Montana's governor and the state Department of Revenue filed a lawsuit against the Internal Revenue Service and the U.S. Department of the Treasury Tuesday over a recent decision to end the requirement that some tax-exempt groups disclose the identities of their major donors.
The lawsuit seeks to block policy changes that benefit social welfare, unions and business associations that spend millions of dollars on political ads.
"We're coming up on the most momentous midterm election in a generation," Gov.
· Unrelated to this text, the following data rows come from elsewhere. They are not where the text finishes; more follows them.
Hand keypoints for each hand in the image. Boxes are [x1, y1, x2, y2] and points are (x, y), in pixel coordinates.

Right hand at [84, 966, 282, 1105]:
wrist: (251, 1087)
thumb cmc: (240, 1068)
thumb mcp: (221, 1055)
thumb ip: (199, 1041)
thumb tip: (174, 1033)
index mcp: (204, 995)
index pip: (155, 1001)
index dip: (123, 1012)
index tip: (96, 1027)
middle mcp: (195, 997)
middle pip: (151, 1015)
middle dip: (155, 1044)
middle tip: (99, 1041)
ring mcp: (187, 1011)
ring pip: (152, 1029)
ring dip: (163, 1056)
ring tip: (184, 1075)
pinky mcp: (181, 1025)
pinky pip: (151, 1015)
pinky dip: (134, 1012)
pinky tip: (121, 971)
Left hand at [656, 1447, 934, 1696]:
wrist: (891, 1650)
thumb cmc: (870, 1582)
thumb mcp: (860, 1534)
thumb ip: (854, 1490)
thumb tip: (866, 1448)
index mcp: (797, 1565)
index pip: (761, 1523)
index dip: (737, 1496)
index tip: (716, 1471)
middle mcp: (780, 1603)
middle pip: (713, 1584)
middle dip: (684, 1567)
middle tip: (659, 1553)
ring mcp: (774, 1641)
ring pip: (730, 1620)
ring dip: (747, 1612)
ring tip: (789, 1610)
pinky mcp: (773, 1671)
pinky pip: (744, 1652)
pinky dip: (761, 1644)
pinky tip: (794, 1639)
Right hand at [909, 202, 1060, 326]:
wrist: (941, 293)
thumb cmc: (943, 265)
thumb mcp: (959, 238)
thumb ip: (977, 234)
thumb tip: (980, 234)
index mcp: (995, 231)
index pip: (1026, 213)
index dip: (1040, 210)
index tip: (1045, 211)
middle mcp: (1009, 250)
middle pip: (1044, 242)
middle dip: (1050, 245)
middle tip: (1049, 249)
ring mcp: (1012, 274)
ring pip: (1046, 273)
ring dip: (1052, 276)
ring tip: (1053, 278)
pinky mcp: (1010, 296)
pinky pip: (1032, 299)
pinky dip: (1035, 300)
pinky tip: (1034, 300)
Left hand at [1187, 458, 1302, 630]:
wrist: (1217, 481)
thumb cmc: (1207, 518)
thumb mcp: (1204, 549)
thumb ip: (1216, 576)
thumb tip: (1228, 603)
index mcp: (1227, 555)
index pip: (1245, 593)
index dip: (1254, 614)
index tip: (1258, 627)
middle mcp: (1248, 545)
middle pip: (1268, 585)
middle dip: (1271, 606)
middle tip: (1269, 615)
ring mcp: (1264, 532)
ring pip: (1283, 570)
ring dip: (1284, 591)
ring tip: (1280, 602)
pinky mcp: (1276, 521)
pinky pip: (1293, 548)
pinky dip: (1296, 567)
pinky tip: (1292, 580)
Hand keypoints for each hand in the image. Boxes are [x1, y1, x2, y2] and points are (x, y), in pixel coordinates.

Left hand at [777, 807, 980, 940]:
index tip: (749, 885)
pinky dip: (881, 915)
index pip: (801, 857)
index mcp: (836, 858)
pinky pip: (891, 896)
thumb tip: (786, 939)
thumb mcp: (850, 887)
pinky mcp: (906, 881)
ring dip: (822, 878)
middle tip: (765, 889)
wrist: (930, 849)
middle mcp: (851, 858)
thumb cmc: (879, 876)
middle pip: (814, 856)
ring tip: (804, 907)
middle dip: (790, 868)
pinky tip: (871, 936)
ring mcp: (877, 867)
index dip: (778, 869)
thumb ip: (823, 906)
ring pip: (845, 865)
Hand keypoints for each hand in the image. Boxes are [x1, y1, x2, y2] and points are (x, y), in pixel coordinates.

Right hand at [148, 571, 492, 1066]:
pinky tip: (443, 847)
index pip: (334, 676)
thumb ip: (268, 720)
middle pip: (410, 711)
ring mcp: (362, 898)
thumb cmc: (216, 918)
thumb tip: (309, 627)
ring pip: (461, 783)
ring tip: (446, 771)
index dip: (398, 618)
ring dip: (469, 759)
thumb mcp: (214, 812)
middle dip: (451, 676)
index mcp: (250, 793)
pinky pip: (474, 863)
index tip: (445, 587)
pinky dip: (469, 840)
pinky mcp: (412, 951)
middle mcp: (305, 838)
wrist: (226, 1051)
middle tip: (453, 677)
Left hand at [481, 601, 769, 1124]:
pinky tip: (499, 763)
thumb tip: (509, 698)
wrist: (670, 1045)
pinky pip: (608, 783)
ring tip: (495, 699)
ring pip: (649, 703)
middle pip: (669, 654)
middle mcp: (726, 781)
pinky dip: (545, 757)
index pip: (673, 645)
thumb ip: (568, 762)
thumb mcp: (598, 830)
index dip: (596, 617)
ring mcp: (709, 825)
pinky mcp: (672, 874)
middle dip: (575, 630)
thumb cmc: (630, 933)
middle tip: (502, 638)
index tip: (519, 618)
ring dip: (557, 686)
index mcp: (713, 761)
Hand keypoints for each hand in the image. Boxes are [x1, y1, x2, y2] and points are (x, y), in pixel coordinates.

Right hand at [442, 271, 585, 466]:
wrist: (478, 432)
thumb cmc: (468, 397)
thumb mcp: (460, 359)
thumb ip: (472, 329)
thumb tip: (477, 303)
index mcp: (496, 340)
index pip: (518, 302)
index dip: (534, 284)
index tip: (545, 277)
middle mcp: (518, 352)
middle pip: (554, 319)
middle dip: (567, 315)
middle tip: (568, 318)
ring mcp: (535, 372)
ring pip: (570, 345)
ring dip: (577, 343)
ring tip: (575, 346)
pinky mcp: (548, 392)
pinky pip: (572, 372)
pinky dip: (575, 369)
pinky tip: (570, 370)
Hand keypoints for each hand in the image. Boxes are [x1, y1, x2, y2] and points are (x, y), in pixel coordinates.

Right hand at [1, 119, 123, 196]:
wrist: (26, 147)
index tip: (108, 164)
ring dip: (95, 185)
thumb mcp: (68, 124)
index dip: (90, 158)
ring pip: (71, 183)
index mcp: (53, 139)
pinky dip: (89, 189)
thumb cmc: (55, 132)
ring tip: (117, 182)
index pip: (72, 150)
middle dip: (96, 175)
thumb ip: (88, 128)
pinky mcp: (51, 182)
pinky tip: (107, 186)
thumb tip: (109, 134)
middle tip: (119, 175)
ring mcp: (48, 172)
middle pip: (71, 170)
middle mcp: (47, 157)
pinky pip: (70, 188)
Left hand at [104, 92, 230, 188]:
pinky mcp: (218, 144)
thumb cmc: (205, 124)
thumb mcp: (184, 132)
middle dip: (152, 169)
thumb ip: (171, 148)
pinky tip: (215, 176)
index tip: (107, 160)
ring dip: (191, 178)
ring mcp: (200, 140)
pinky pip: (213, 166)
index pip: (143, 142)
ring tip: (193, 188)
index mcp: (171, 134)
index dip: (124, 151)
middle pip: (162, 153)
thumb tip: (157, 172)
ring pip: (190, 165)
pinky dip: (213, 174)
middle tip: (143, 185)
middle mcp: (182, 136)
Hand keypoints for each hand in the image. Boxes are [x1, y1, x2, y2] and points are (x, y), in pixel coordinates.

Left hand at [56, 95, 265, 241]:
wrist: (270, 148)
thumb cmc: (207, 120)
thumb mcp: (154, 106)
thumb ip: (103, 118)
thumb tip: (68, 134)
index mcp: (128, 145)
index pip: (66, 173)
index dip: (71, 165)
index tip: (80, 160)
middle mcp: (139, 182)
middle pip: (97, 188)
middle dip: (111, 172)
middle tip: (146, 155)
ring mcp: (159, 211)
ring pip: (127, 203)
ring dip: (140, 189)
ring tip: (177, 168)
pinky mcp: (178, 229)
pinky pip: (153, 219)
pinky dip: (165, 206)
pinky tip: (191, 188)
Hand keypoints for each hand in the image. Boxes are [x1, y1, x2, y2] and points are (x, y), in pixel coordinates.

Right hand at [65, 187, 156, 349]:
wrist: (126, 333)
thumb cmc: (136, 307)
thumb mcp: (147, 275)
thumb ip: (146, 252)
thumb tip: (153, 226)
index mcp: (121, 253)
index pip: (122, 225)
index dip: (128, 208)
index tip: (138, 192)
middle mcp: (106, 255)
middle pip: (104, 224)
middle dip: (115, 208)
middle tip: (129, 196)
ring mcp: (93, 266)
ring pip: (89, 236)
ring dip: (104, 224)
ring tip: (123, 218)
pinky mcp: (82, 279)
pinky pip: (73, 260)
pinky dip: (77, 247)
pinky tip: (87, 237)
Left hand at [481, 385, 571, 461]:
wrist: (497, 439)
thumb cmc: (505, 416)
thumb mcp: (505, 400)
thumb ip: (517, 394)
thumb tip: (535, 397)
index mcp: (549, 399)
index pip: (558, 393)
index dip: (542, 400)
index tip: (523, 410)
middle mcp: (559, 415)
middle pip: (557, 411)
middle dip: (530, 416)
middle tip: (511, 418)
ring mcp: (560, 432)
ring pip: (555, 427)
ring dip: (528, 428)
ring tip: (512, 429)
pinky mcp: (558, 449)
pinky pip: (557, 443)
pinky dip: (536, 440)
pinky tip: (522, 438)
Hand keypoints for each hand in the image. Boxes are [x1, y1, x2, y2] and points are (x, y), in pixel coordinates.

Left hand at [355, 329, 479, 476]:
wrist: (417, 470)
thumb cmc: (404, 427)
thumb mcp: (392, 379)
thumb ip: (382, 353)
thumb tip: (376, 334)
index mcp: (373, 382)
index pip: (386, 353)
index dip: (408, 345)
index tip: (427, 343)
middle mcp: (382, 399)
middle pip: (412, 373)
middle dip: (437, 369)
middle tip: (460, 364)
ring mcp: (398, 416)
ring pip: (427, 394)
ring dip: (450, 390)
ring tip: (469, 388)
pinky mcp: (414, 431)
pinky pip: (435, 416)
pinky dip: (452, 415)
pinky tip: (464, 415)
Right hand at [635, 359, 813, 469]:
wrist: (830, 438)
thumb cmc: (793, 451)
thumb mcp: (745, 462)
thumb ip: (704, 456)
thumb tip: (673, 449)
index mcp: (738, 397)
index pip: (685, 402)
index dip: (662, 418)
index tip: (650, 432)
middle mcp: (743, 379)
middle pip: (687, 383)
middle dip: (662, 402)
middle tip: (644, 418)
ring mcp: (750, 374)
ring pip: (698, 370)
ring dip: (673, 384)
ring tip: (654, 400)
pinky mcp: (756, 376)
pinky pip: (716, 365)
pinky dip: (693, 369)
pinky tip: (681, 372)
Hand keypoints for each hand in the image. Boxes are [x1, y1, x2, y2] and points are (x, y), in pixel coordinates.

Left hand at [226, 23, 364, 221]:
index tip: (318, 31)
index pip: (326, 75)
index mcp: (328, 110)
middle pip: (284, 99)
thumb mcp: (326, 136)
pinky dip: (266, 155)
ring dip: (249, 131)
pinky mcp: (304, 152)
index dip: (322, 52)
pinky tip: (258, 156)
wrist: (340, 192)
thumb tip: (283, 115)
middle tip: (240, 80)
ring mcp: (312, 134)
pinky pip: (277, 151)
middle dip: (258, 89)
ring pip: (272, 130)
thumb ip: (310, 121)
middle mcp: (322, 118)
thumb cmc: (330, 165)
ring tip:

Steve Bullock said in a statement. "The IRS and the administration are sending absolutely the wrong message at the wrong time: Spend money to get corporate interests elected and we'll work to cover your tracks."
This is the third time in recent months that Bullock, a Democrat considering a 2020 presidential run, has inserted himself and Montana into national issues and continues his efforts in support of transparent elections.
In January and June, Bullock signed executive orders requiring companies with state contracts to abide by net neutrality rules and to report their political contributions, even disclosures that aren't required under federal law.
Attorney General Tim Fox, the state's chief legal adviser and a Republican, wasn't aware of the lawsuit.
"The attorney general first learned about the lawsuit on Twitter," spokesman Eric Sell said. "Governor Bullock's office only contacted us once the lawsuit was filed. Since the state's chief legal officer was not consulted prior to the filing, this looks like a political stunt by someone not focused on the job he currently occupies."
The lawsuit, filed in U.S. District Court in Great Falls, argues the July 16 policy change would allow organizations to take unlimited corporate, or even foreign, contributions to influence elections.
Bullock and the Revenue Department argue the policy change should be overturned because it was made without taking public comment and hurts states' abilities to determine whether organizations should be given tax-exempt status because states rely on data from the IRS.
The IRS doesn't need the donor information to effectively enforce tax law and can request it in the case of an audit, Treasury Secretary Steven Mnuchin said last week.
"If the IRS knows that an organization is engaged in political activity and receives a disclosure that the organization's only significant contributors are foreign nationals, then the IRS is well-positioned to identify and stop a serious violation of federal law," the lawsuit argues.
The IRS did not immediately return a phone call seeking comment Tuesday.
Bullock has worked to make the fight against dark money in elections a major part of his legacy as both attorney general and governor. As attorney general, he defended the state's Copper Kings-era law that restricted direct spending by corporations on candidates and political committees, but lost when the U.S. Supreme Court applied to state elections its 2010 Citizens United decision allowing corporate spending.
In 2015, as governor, he pushed through the Disclose Act, a law that updated the state's campaign finance rules to require more disclosure and additional filing by candidates and political committees. The law has so far withstood multiple legal challenges that argue it runs counter to Citizens United.
"The way they're upending almost 50 years of IRS practice is by this revenue procedure," which would allow more dark money to flow into the 2018 elections, Bullock said. "Montanans want fair and open elections."
U.S. Sen. Jon Tester, D-Montana, introduced legislation Monday to overturn the policy change.